Making Cultured Meat
To make lab-grown meat, scientists take stem cells, the so-called building block cells, from an animal. They bathe the cells in a liquid containing nutrients to help them duplicate and put them into a bioreactor, a lab device for growing organisms.
Once the “unstructured” meat has developed, the next step is to make it a realistic meat product. Companies are trying to find the best way to produce burgers, nuggets, and other products from cultured meat. Some are using "scaffolding" made from soy protein, gelatin, or other sources to shape the lab-grown meat.
Depending on what kind of meat they're cultivating, this process should take 2 to 8 weeks.
What About Nutrition?
Meat consumption can play a role in chronic disease. But while scientists can adjust the amounts of fat and cholesterol in cultured meat, the science isn't clear about what impact lab-grown meat could have on nutrition.
Benefits of Cultured Meat
Some potential benefits of lab-grown meat include:
Less contamination. Advocates of cultured meat say it's much less likely to be infected by E. coli bacteria (which lives in animal poop) and other contaminants you might find in a meat processing plant.
Fewer antibiotics. Traditionally raised livestock are often given antibiotics to help keep them healthy. This can lead to antibiotic resistance, where the drugs don't work as well on infections as they once did.
Less environmental impact. As global demand for meat goes up, more forested land is converted into ranches and crop fields. Cultured meat requires much less land, uses less water, and produces less pollution.

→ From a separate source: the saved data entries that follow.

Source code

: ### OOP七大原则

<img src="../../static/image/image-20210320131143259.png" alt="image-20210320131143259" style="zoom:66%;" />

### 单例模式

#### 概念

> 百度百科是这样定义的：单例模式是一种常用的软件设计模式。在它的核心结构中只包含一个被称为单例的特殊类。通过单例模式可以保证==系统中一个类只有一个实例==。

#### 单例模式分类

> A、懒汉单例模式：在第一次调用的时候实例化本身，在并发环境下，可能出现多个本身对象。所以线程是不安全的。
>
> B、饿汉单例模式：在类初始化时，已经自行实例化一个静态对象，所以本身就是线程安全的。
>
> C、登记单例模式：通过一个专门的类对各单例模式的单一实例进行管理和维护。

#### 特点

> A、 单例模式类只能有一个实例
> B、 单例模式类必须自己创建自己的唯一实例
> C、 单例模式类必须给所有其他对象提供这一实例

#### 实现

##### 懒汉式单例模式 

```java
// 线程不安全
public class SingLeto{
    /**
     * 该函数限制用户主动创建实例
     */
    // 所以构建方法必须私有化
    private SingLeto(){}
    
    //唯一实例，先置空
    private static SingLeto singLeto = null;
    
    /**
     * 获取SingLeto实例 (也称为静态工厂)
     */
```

Also, traditional beef production makes lots of methane, carbon dioxide, and nitrous oxide, so-called greenhouse gases that contribute to global warming. Lab-grown meat could reduce these emissions significantly.

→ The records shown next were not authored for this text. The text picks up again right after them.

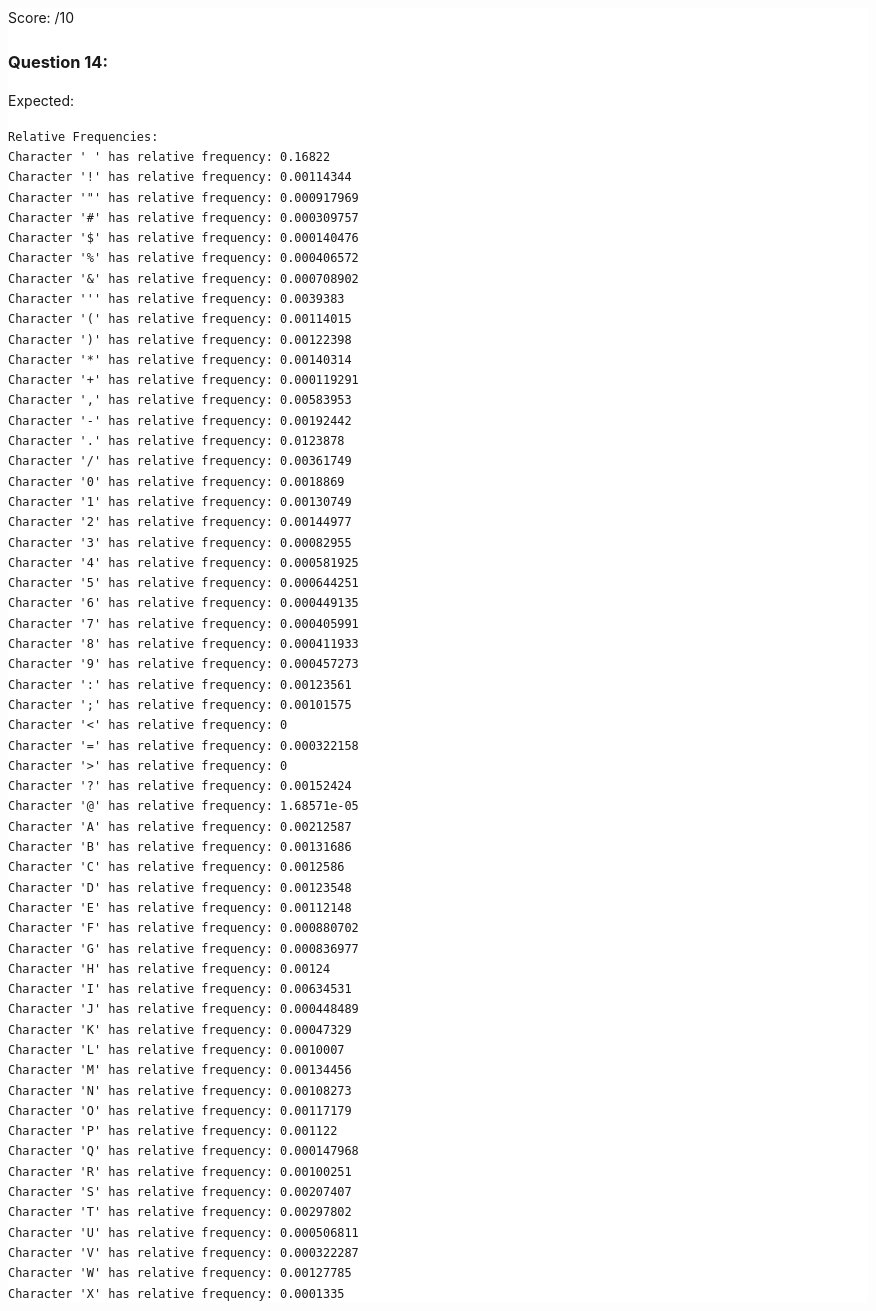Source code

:Score: /10

### Question 14:
Expected:
```
Relative Frequencies:
Character ' ' has relative frequency: 0.16822
Character '!' has relative frequency: 0.00114344
Character '"' has relative frequency: 0.000917969
Character '#' has relative frequency: 0.000309757
Character '$' has relative frequency: 0.000140476
Character '%' has relative frequency: 0.000406572
Character '&' has relative frequency: 0.000708902
Character ''' has relative frequency: 0.0039383
Character '(' has relative frequency: 0.00114015
Character ')' has relative frequency: 0.00122398
Character '*' has relative frequency: 0.00140314
Character '+' has relative frequency: 0.000119291
Character ',' has relative frequency: 0.00583953
Character '-' has relative frequency: 0.00192442
Character '.' has relative frequency: 0.0123878
Character '/' has relative frequency: 0.00361749
Character '0' has relative frequency: 0.0018869
Character '1' has relative frequency: 0.00130749
Character '2' has relative frequency: 0.00144977
Character '3' has relative frequency: 0.00082955
Character '4' has relative frequency: 0.000581925
Character '5' has relative frequency: 0.000644251
Character '6' has relative frequency: 0.000449135
Character '7' has relative frequency: 0.000405991
Character '8' has relative frequency: 0.000411933
Character '9' has relative frequency: 0.000457273
Character ':' has relative frequency: 0.00123561
Character ';' has relative frequency: 0.00101575
Character '<' has relative frequency: 0
Character '=' has relative frequency: 0.000322158
Character '>' has relative frequency: 0
Character '?' has relative frequency: 0.00152424
Character '@' has relative frequency: 1.68571e-05
Character 'A' has relative frequency: 0.00212587
Character 'B' has relative frequency: 0.00131686
Character 'C' has relative frequency: 0.0012586
Character 'D' has relative frequency: 0.00123548
Character 'E' has relative frequency: 0.00112148
Character 'F' has relative frequency: 0.000880702
Character 'G' has relative frequency: 0.000836977
Character 'H' has relative frequency: 0.00124
Character 'I' has relative frequency: 0.00634531
Character 'J' has relative frequency: 0.000448489
Character 'K' has relative frequency: 0.00047329
Character 'L' has relative frequency: 0.0010007
Character 'M' has relative frequency: 0.00134456
Character 'N' has relative frequency: 0.00108273
Character 'O' has relative frequency: 0.00117179
Character 'P' has relative frequency: 0.001122
Character 'Q' has relative frequency: 0.000147968
Character 'R' has relative frequency: 0.00100251
Character 'S' has relative frequency: 0.00207407
Character 'T' has relative frequency: 0.00297802
Character 'U' has relative frequency: 0.000506811
Character 'V' has relative frequency: 0.000322287
Character 'W' has relative frequency: 0.00127785
Character 'X' has relative frequency: 0.0001335
```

Kinder to animals. While cultured meat requires a small sample of tissue, it does not require an animal to be killed. The cells can be taken from a living animal. Some of the nutrient baths used to grow the cells contain blood from slaughtered animals, but others are vegetarian.
Concerns About Lab-Grown Meat
While cultured meat has a promising future, there are concerns, including:
It's not vegan. Since lab-grown meat contains animal cells, it’s not considered vegan. And many vegetarians are undecided on how they view this form of food.

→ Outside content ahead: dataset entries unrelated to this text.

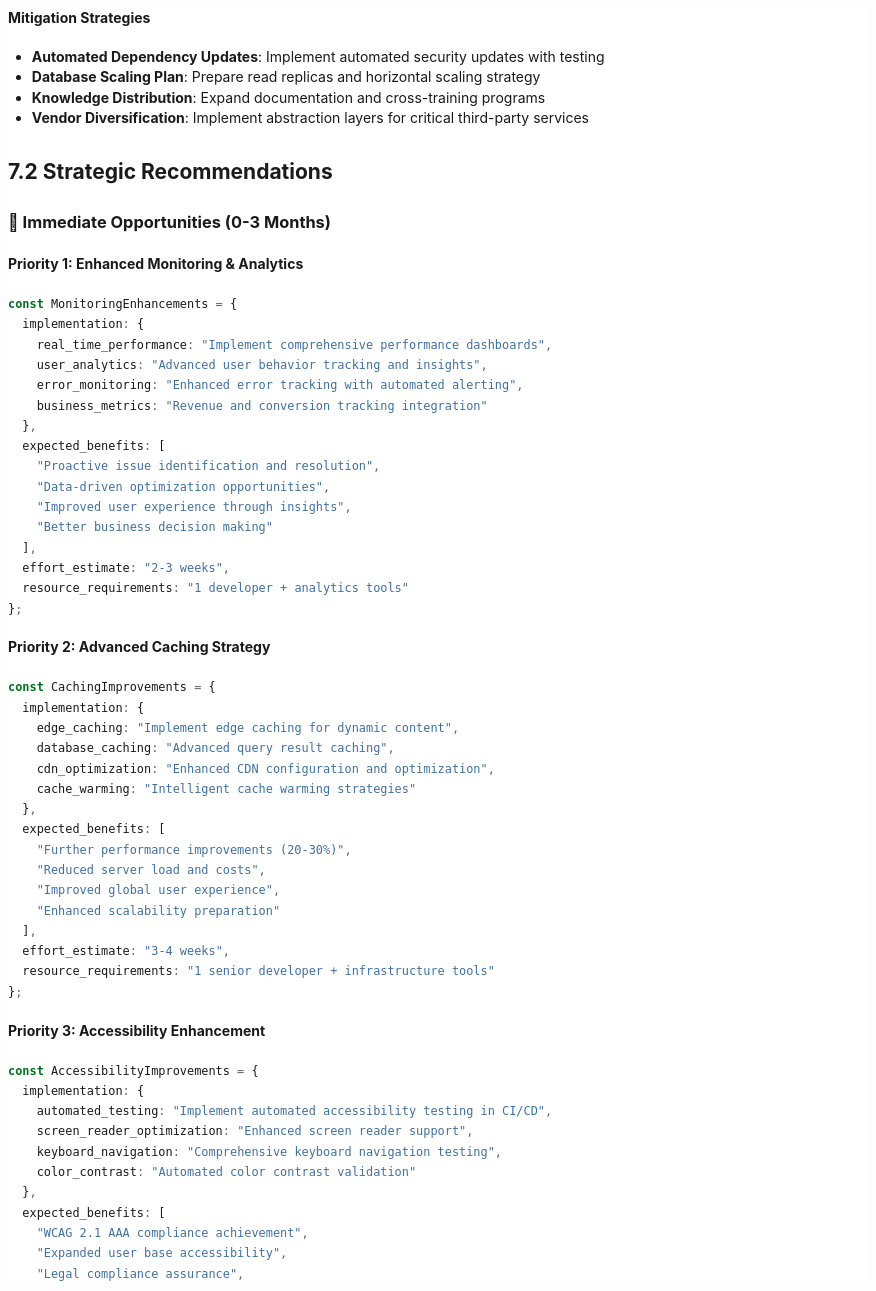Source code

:#### **Mitigation Strategies**
- **Automated Dependency Updates**: Implement automated security updates with testing
- **Database Scaling Plan**: Prepare read replicas and horizontal scaling strategy
- **Knowledge Distribution**: Expand documentation and cross-training programs
- **Vendor Diversification**: Implement abstraction layers for critical third-party services

## 7.2 Strategic Recommendations

### 🚀 Immediate Opportunities (0-3 Months)

#### **Priority 1: Enhanced Monitoring & Analytics**
```typescript
const MonitoringEnhancements = {
  implementation: {
    real_time_performance: "Implement comprehensive performance dashboards",
    user_analytics: "Advanced user behavior tracking and insights",
    error_monitoring: "Enhanced error tracking with automated alerting",
    business_metrics: "Revenue and conversion tracking integration"
  },
  expected_benefits: [
    "Proactive issue identification and resolution",
    "Data-driven optimization opportunities",
    "Improved user experience through insights",
    "Better business decision making"
  ],
  effort_estimate: "2-3 weeks",
  resource_requirements: "1 developer + analytics tools"
};
```

#### **Priority 2: Advanced Caching Strategy**
```typescript
const CachingImprovements = {
  implementation: {
    edge_caching: "Implement edge caching for dynamic content",
    database_caching: "Advanced query result caching",
    cdn_optimization: "Enhanced CDN configuration and optimization",
    cache_warming: "Intelligent cache warming strategies"
  },
  expected_benefits: [
    "Further performance improvements (20-30%)",
    "Reduced server load and costs",
    "Improved global user experience",
    "Enhanced scalability preparation"
  ],
  effort_estimate: "3-4 weeks",
  resource_requirements: "1 senior developer + infrastructure tools"
};
```

#### **Priority 3: Accessibility Enhancement**
```typescript
const AccessibilityImprovements = {
  implementation: {
    automated_testing: "Implement automated accessibility testing in CI/CD",
    screen_reader_optimization: "Enhanced screen reader support",
    keyboard_navigation: "Comprehensive keyboard navigation testing",
    color_contrast: "Automated color contrast validation"
  },
  expected_benefits: [
    "WCAG 2.1 AAA compliance achievement",
    "Expanded user base accessibility",
    "Legal compliance assurance",
```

In addition, many members of the Hindu, Muslim, and Jewish religions aren't sure whether cultured meat could comply with the dietary laws of their faiths.
Its price. Scientists made the first cultured meat hamburger in 2012. It cost $325,000 to create. But as technology advances, the cost of cultured meat should go down. One expert predicted that large-scale production could bring the cost of a 5-ounce burger to around $11 -- still expensive, but not ridiculously so.
Will people buy it? To some people, the idea of lab-grown meat just doesn’t sound appetizing. In a 2013 taste test, journalists gave the taste of cultured burgers mixed reviews. But research is going full-steam ahead, and public opinion is subject to change. So in many ways, the jury's still out.